Illustration by Tag Hartman-Simkins/Futurism. Source: Getty Images
The use of AI in the legal field is the gift that keeps on giving.
This time, it’s the grim sense of disappointment that arose when a team building an AI chatbot for Alaska’s court system actually tested it and found that it was a hallucinatory disaster, nbc news reports,
The chatbot, called the Alaska Virtual Assistant, was designed to help people handle forms and other processes involved in probate, the legal process of transferring a person’s belongings after they die.
In a predictable turn of events, instead of streamlining an already headache-inducing process for those who may be grieving the loss of a loved one, the AI muddled simple questions and left most users feeling irritated rather than supported.
According to people involved in its development, the venerable virtual assistant continued to hallucinate, or make up facts and share exaggerated information, demonstrating a failure inherent in all major language models.

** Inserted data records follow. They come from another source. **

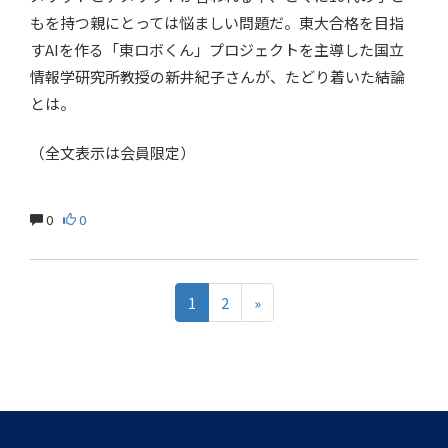
もを持つ親にとっては悩ましい問題だ。東大合格を目指
すAIを作る「東ロボくん」プロジェクトを主導した国立
情報学研究所教授の新井紀子さんが、たどり着いた結論
とは。
（全文表示は会員限定）
0
0
1
2
»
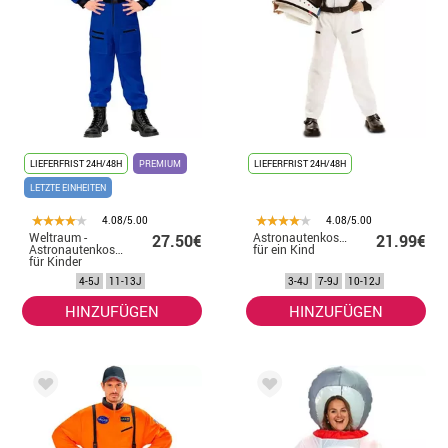
LIEFERFRIST 24H/48H
PREMIUM
LIEFERFRIST 24H/48H
LETZTE EINHEITEN
4.08/5.00
4.08/5.00
Weltraum -
Astronautenkostüm
27.50€
21.99€
Astronautenkostüm
für ein Kind
für Kinder
4-5J
11-13J
3-4J
7-9J
10-12J
HINZUFÜGEN
HINZUFÜGEN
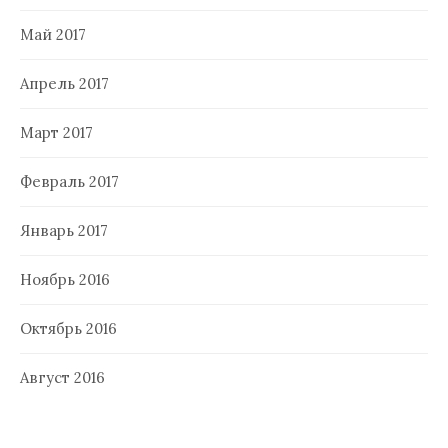
Май 2017
Апрель 2017
Март 2017
Февраль 2017
Январь 2017
Ноябрь 2016
Октябрь 2016
Август 2016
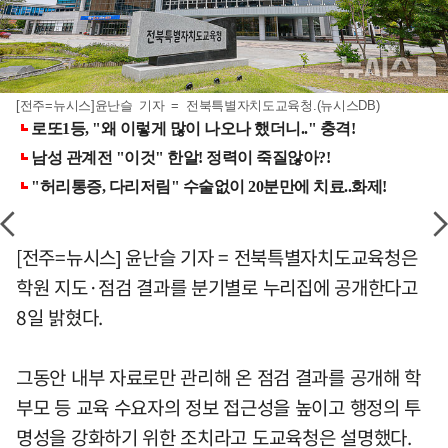
[전주=뉴시스]윤난슬 기자 = 전북특별자치도교육청.(뉴시스DB)
[전주=뉴시스] 윤난슬 기자 = 전북특별자치도교육청은
학원 지도·점검 결과를 분기별로 누리집에 공개한다고
8일 밝혔다.
그동안 내부 자료로만 관리해 온 점검 결과를 공개해 학
부모 등 교육 수요자의 정보 접근성을 높이고 행정의 투
명성을 강화하기 위한 조치라고 도교육청은 설명했다.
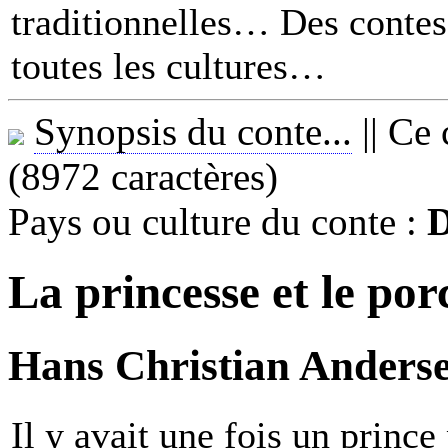
traditionnelles… Des contes 
toutes les cultures
Synopsis du conte...
||
Ce 
(8972 caractères)
Pays ou culture du conte :
La princesse et le por
Hans Christian Anderse
Il y avait une fois un princ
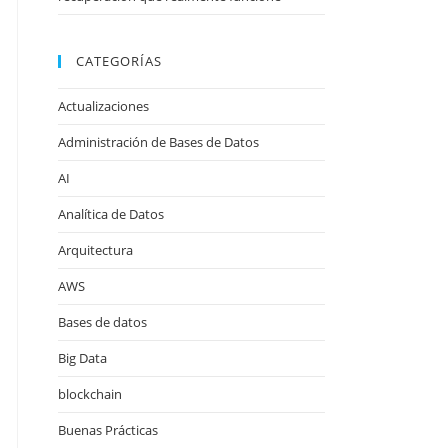
CATEGORÍAS
Actualizaciones
Administración de Bases de Datos
AI
Analítica de Datos
Arquitectura
AWS
Bases de datos
Big Data
blockchain
Buenas Prácticas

“Regardless of the model, we had a problem of hallucination, where the chatbot really shouldn’t have been using anything outside of its knowledge base,” said Aubrey Souza, a consultant at the National Center for State Courts (NCSC). nbc news“For example, when we asked, ‘Where can I get legal aid?’ It will tell you, ‘There is a law school in Alaska, and so look at the alumni network,’ But there is no law school in Alaska,
And instead of finding it useful, most people who tested it found it incredibly annoying. This bot, surprisingly, suffered from the same character flaws that plague most chatbots: being overly sycophantic and sycophantic, pretending to be empathetic and just giving you pleasantries instead of getting down to business.
“Through our user testing, everyone said, ‘I’m tired of everyone in my life telling me they’re sorry for my loss,'” Souza said. “So we basically removed those types of senses, because with an AI chatbot, you don’t need another one.”
Created in collaboration with Tom Martin, a lawyer who runs a company called LawDroid that makes AI legal tools, AVA AI has been stuck in development hell for over a year now, while it was “supposed to be a three-month project” according to Souza. After tempering its expectations — and certainly ironing out its glaring flaws — AVA’s team says it’s finally ready for public launch in late January.
“We’ve changed our goals a little bit on this project,” said Stacey Marz, administrative director of the Alaska Court System and AVA project leader. nbc news“We wanted to replicate what our human facilitators at the Self-Help Center are able to share with people, But due to some inaccuracies and some incompleteness issues, we are not confident that bots can work in that manner,”
“It was very laborious to do,” Marz said, “despite all the talk about generic AI, and everyone saying it will revolutionize self-help and democratize access to the courts.”